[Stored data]
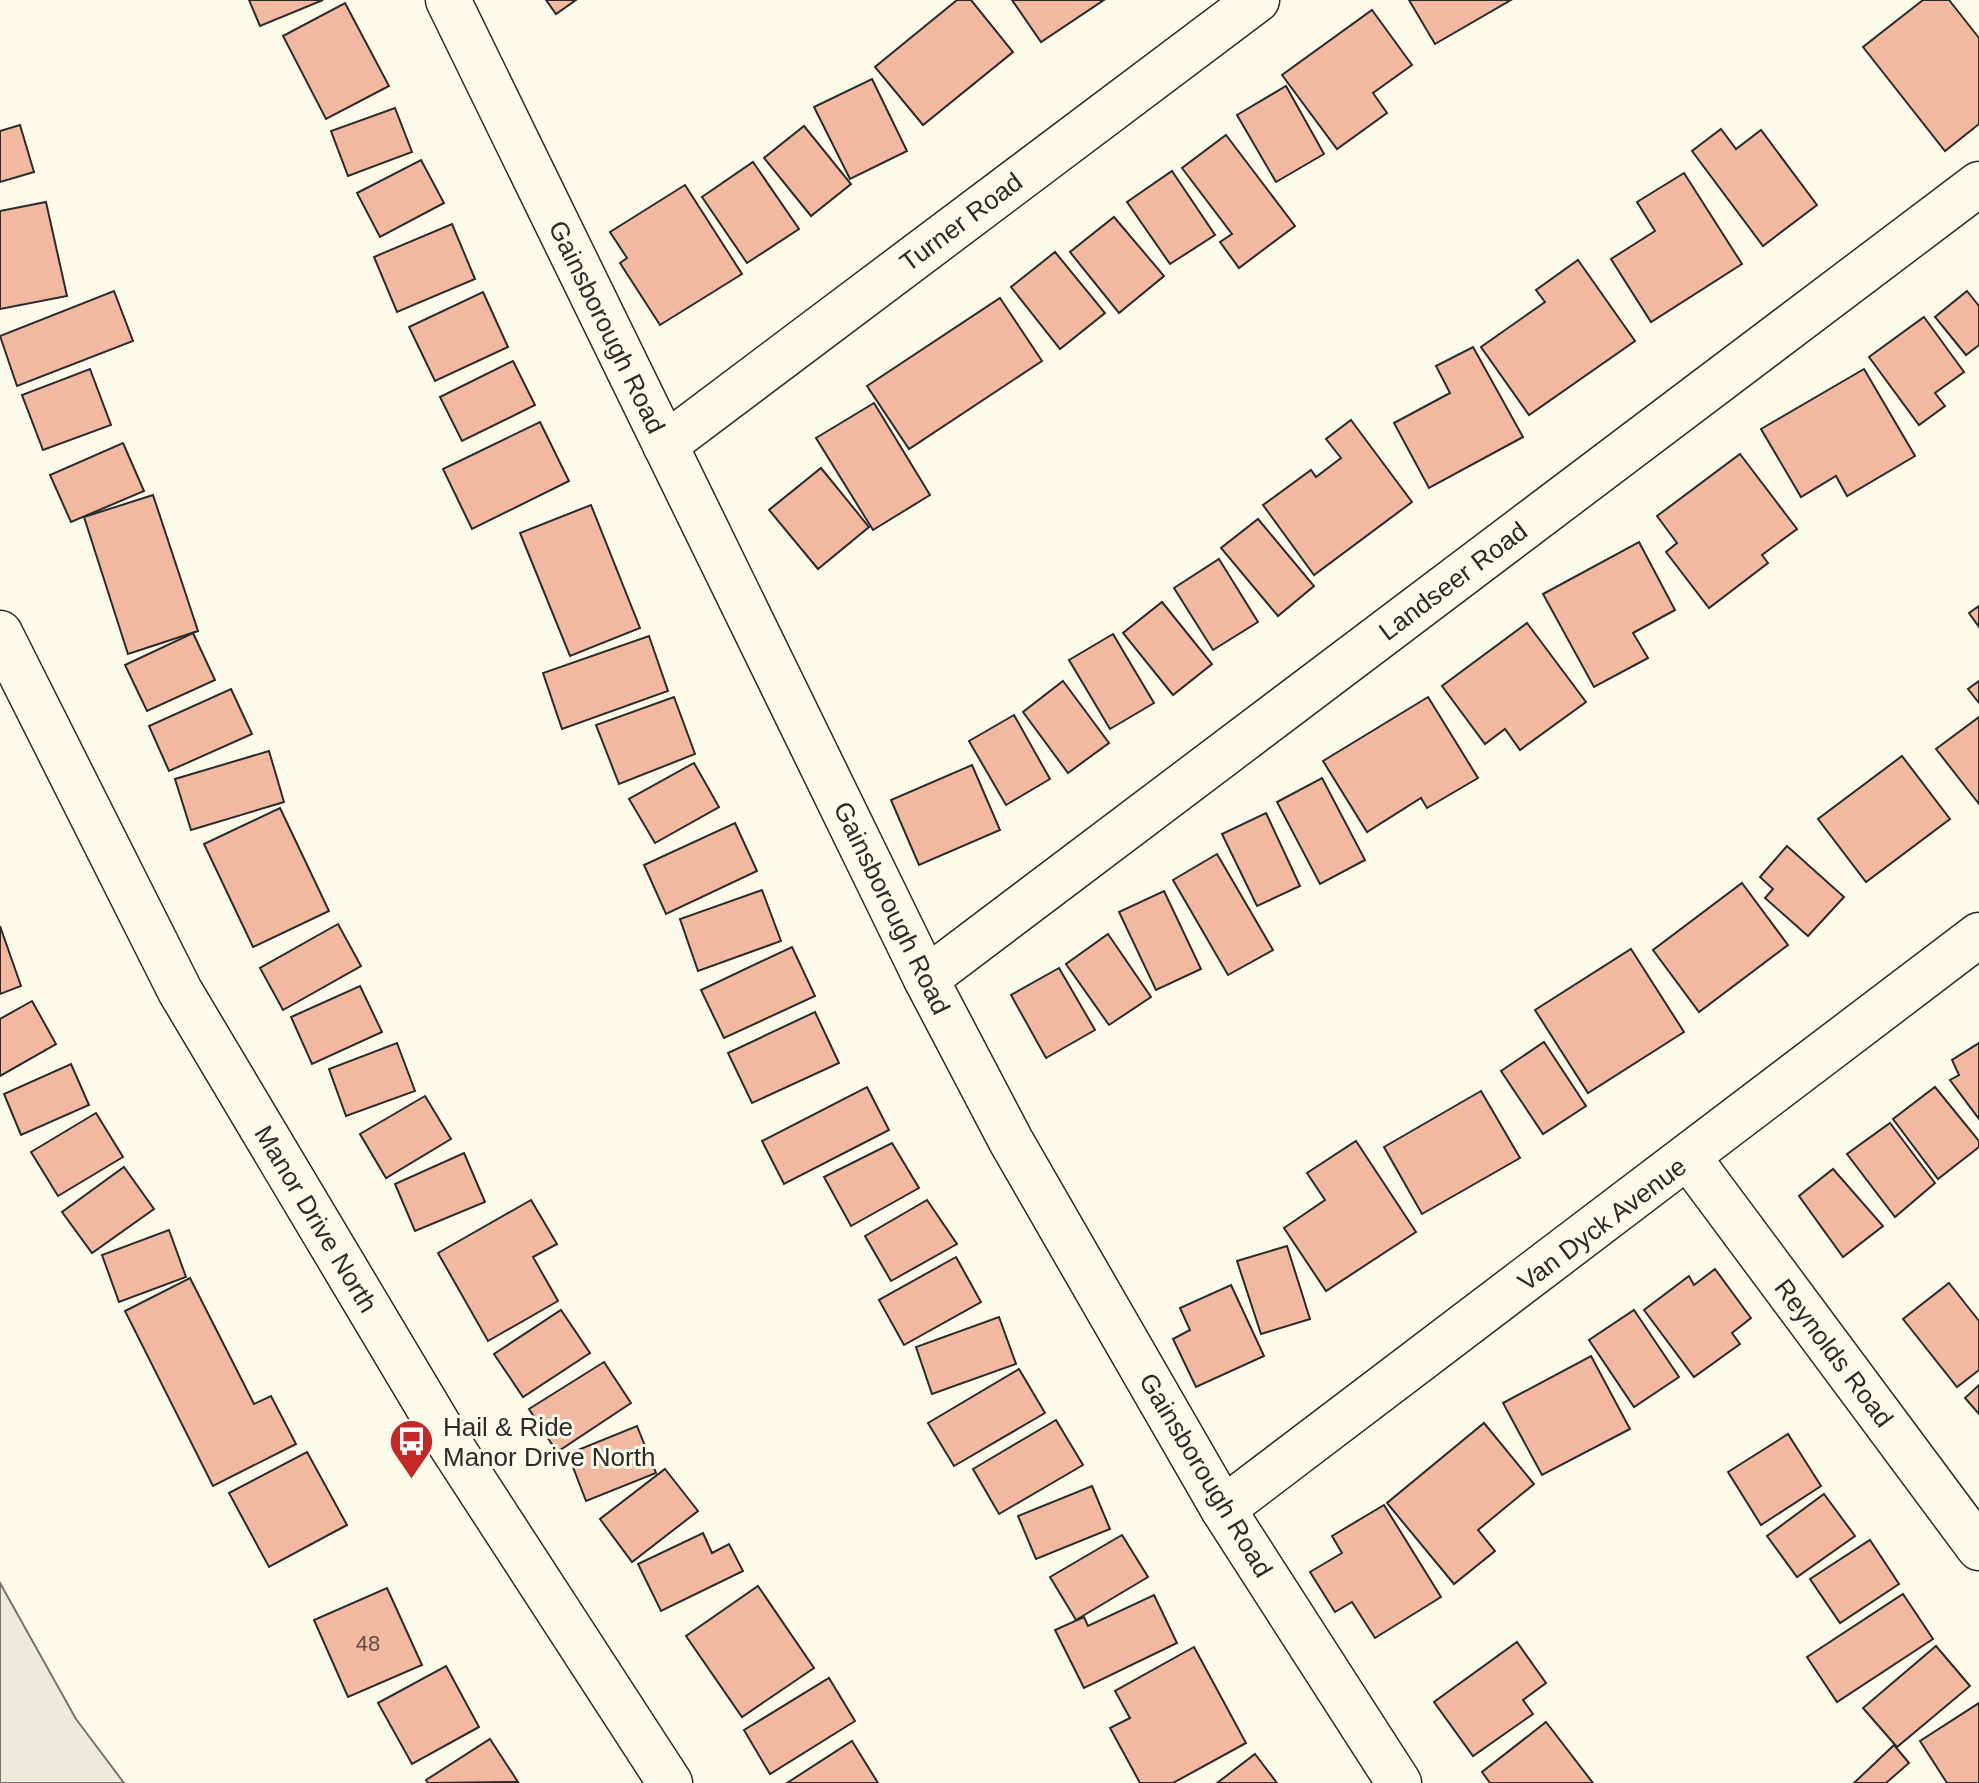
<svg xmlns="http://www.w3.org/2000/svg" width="1979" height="1783" font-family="Helvetica,sans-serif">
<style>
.green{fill:#ecebdb;stroke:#74746e;stroke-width:2}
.building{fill:#f2b8a0;stroke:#2b2b2b;stroke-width:2}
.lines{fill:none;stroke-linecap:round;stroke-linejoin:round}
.minor-casing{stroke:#2b2b2b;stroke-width:47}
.minor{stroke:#fdfbea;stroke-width:44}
.labels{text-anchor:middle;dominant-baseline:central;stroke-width:6;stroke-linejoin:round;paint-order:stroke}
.number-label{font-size:22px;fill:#5d4e48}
.street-label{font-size:26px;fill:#2b2b2b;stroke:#fdfbea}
.poi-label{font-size:26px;fill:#2b2b2b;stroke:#fdfbea;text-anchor:start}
</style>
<rect width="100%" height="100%" fill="#fdfbea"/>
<path class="green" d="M0,1583l76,136 48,64h-124z"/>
<g class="building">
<path d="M249,0h74l-63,26z"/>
<path d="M546,0h30l-20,14z"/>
<path d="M957,0h14l42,52 -90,73 -48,-58z"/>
<path d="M1012,0h92l-63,42z"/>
<path d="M1409,0h102l-76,44z"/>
<path d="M1923,0h26l30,38v86l-34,27 -82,-104z"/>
<path d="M345,3l44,83 -63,33 -43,-83z"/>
<path d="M1372,10l40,55 -39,28 14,20 -50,36 -55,-74z"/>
<path d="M872,79l35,72 -57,28 -36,-72z"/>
<path d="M1286,86l38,68 -48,28 -39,-67z"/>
<path d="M395,108l17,44 -64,24 -17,-45z"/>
<path d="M20,125l14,47 -34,10v-51z"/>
<path d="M804,126l47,58 -40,32 -47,-58z"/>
<path d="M1721,129l15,20 25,-19 56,75 -54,41 -71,-95z"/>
<path d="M1226,135l69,91 -56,42 -19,-26 12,-8 -50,-66z"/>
<path d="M421,160l23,43 -64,34 -23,-44z"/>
<path d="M753,162l46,67 -52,34 -45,-66z"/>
<path d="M1172,171l43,64 -45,29 -43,-62z"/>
<path d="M1684,173l58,91 -91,58 -40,-63 44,-28 -18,-29z"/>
<path d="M685,185l57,89 -82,51 -40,-62 7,-5 -17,-26z"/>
<path d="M46,202l21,94 -67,13v-98z"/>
<path d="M1114,217l50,59 -45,37 -49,-61z"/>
<path d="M452,224l23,55 -78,33 -23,-55z"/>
<path d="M1055,252l50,61 -45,36 -49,-62z"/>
<path d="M1578,260l57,81 -106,74 -48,-68 64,-45 -9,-12z"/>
<path d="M114,291l19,50 -116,45 -17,-50z"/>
<path d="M1967,291l12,15v39l-13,10 -31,-38z"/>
<path d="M483,292l25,55 -73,34 -26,-54z"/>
<path d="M1000,298l42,63 -133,88 -42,-63z"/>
<path d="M1924,317l40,55 -29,21 10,13 -26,19 -50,-68z"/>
<path d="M1473,347l50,90 -94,51 -35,-65 56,-30 -14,-27z"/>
<path d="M513,361l22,44 -73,36 -22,-44z"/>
<path d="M90,369l21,56 -68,25 -21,-55z"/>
<path d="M1864,369l51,87 -68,40 -11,-20 -35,21 -40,-68z"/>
<path d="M874,403l56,92 -57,35 -57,-92z"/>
<path d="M1351,420l61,82 -98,73 -51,-70 48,-35 5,7 25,-19 -15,-19z"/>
<path d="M540,422l29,59 -97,48 -29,-60z"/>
<path d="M123,443l21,48 -73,31 -21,-47z"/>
<path d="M1740,454l57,75 -35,26 6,8 -59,45 -43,-56 11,-9 -20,-27z"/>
<path d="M821,468l48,59 -51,42 -49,-59z"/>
<path d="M153,495l45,136 -70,23 -44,-137z"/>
<path d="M591,505l49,123 -70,28 -50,-123z"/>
<path d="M1258,519l56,67 -36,30 -57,-68z"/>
<path d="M1639,542l36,68 -42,23 15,25 -54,29 -51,-93z"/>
<path d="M1219,559l39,63 -45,28 -39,-62z"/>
<path d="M1162,602l50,62 -39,31 -50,-62z"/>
<path d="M1979,606v21l-10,-14z"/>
<path d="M1527,623l59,79 -66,48 -15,-21 -20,15 -43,-58z"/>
<path d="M193,633l22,47 -68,31 -22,-46z"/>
<path d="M1113,634l41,69 -44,26 -41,-69z"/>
<path d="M649,636l19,55 -106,38 -19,-56z"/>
<path d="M1063,681l46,62 -41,30 -45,-61z"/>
<path d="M1979,681v22l-11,-14z"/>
<path d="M231,689l21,45 -83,37 -20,-45z"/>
<path d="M674,697l21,57 -76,30 -23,-59z"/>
<path d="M1428,697l50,81 -51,30 -6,-10 -54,34 -44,-71z"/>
<path d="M1014,715l36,64 -44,26 -37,-64z"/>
<path d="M1979,717v87l-43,-55z"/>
<path d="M269,751l15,51 -93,28 -16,-51z"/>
<path d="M1902,756l48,63 -84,63 -48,-63z"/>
<path d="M694,763l25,44 -64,36 -26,-44z"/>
<path d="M972,765l28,65 -81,35 -28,-65z"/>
<path d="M1322,778l43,82 -45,24 -43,-82z"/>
<path d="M280,808l49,103 -76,36 -49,-103z"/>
<path d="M1266,813l34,73 -43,20 -35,-72z"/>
<path d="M735,823l22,48 -91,43 -22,-49z"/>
<path d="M1787,846l57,51 -36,39 -43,-38 8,-9 -13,-12z"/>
<path d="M1217,854l56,96 -45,25 -55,-95z"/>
<path d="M1742,883l46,62 -89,67 -46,-62z"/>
<path d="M762,890l19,51 -83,30 -18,-52z"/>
<path d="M1164,891l37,78 -45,21 -37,-78z"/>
<path d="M338,924l23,42 -78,44 -23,-42z"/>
<path d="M0,926l21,60 -21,8z"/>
<path d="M1108,934l43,63 -42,28 -43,-61z"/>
<path d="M792,947l23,49 -91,42 -23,-48z"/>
<path d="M1631,949l53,83 -96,61 -53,-83z"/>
<path d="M1059,968l36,62 -49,28 -35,-63z"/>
<path d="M360,986l22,46 -70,32 -21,-47z"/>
<path d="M32,1001l24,43 -56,32v-57z"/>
<path d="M815,1012l24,51 -87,40 -24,-50z"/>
<path d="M1544,1042l42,64 -43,28 -42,-63z"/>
<path d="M397,1043l18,48 -69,25 -17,-47z"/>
<path d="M1979,1043v76l-29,-39 9,-5 -7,-15z"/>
<path d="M71,1064l18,41 -68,30 -17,-41z"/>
<path d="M867,1087l22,43 -105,54 -22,-43z"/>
<path d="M1935,1087l44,54v6l-41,32 -45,-60z"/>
<path d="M1481,1091l39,67 -98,56 -38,-67z"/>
<path d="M425,1096l26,43 -65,39 -26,-44z"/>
<path d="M96,1113l27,44 -65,39 -27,-44z"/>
<path d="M1890,1123l45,60 -40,34 -48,-63z"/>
<path d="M1356,1141l60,91 -90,59 -42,-63 41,-28 -18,-27z"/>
<path d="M892,1143l27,45 -68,38 -27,-49z"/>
<path d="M464,1153l21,49 -70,29 -20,-47z"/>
<path d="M124,1167l30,42 -62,44 -30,-41z"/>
<path d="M1833,1169l50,57 -40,31 -44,-61z"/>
<path d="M531,1200l26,44 -24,13 25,44 -70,40 -50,-88z"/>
<path d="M927,1200l30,44 -66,37 -26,-45z"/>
<path d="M169,1230l17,47 -67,25 -17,-47z"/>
<path d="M1287,1246l23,73 -49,15 -24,-73z"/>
<path d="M956,1257l25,45 -77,43 -25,-45z"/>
<path d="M1715,1269l36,49 -19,15 8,11 -46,33 -50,-67 45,-34 5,9z"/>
<path d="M190,1278l64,126 17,-8 25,48 -83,42 -88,-175z"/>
<path d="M1949,1283l30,38v49l-22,17 -54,-68z"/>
<path d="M1231,1285l33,71 -68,31 -23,-48 17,-9 -10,-22z"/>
<path d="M561,1310l29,43 -67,44 -29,-43z"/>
<path d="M1634,1310l45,67 -45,30 -45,-67z"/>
<path d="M999,1317l17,47 -84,30 -16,-47z"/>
<path d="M1591,1356l39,73 -88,46 -39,-72z"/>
<path d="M604,1362l27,41 -74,49 -28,-43z"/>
<path d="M1019,1369l26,44 -91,53 -26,-43z"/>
<path d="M1979,1385v29l-14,-16z"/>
<path d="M1056,1420l27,45 -84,49 -26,-45z"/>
<path d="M1484,1423l50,61 -56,46 17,21 -41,33 -67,-81z"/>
<path d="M637,1426l19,47 -70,28 -18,-47z"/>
<path d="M1788,1434l33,52 -60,39 -33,-53z"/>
<path d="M307,1452l40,73 -78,42 -40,-74z"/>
<path d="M665,1469l33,42 -66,51 -32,-43z"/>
<path d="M1092,1486l18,43 -74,30 -18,-43z"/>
<path d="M1824,1494l31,42 -58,41 -30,-41z"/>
<path d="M1384,1505l57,92 -66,41 -23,-36 -17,10 -25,-40 32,-19 -10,-17z"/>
<path d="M703,1533l9,20 17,-9 14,27 -82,40 -23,-47z"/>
<path d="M1122,1535l26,42 -72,43 -26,-43z"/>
<path d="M1870,1540l29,44 -59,39 -30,-44z"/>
<path d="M758,1586l56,82 -72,49 -56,-81z"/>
<path d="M387,1588l35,77 -74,32 -34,-77z"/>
<path d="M1903,1594l30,45 -96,63 -30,-45z"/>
<path d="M1154,1595l23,48 -93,45 -29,-58 29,-13 4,9z"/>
<path d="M1517,1642l29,41 -23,17 10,14 -60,42 -39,-54z"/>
<path d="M1936,1646l34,40 -73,61 -34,-39z"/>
<path d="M1194,1647l52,96 -73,40h-33l-30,-55 20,-10 -15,-27z"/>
<path d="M446,1666l33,61 -67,37 -34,-61z"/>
<path d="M829,1678l26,43 -85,53 -26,-44z"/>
<path d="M1979,1703v80h-32l-27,-42z"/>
<path d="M1546,1722l47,61h-103l-8,-11z"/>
<path d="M490,1739l28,43 -90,1 -2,-3z"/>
<path d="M852,1741l26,42h-91z"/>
<path d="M1894,1745l15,18 -23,20h-32z"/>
<path d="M1255,1754l22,29h-60z"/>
</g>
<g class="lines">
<defs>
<g id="minor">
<path d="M448,0l478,979 85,162 212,368 176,274"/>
<path d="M665,445l592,-445"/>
<path d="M0,633l180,358 270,453 220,339"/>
<path d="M926,979l1053,-795"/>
<path d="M1689,1158l290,390"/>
<path d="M1223,1509l756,-574"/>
</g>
</defs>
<use href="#minor" class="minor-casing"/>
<use href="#minor" class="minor"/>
</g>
<defs>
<symbol id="bus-pin" viewBox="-11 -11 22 30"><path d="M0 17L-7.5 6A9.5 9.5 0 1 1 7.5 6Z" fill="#c62828" stroke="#fdfbea"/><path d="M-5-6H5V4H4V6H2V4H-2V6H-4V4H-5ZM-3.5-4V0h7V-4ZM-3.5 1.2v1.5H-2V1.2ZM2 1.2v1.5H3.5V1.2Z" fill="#fff"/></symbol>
</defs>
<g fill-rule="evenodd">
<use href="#bus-pin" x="386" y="1416" width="51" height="69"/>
</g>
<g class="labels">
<g class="number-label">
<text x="368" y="1643">48</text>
</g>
<g class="street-label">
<text transform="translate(961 222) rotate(-37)">Turner Road</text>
<text transform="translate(607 327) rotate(64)">Gainsborough Road</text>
<text transform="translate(1453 581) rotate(-37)">Landseer Road</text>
<text transform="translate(892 908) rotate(64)">Gainsborough Road</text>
<text transform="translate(316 1219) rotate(59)">Manor Drive North</text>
<text transform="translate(1602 1224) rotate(-37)">Van Dyck Avenue</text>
<text transform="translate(1834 1353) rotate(53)">Reynolds Road</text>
<text transform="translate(1206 1475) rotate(59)">Gainsborough Road</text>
</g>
<g class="poi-label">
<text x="443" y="1427">Hail &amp; Ride<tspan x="443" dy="30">Manor Drive North</tspan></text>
</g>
</g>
</svg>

## ABOUT THIS EXERCISE
Every line above that includes the string "lines" should be counted, and the answer should be that number only.

## FINISHED EXERCISE
2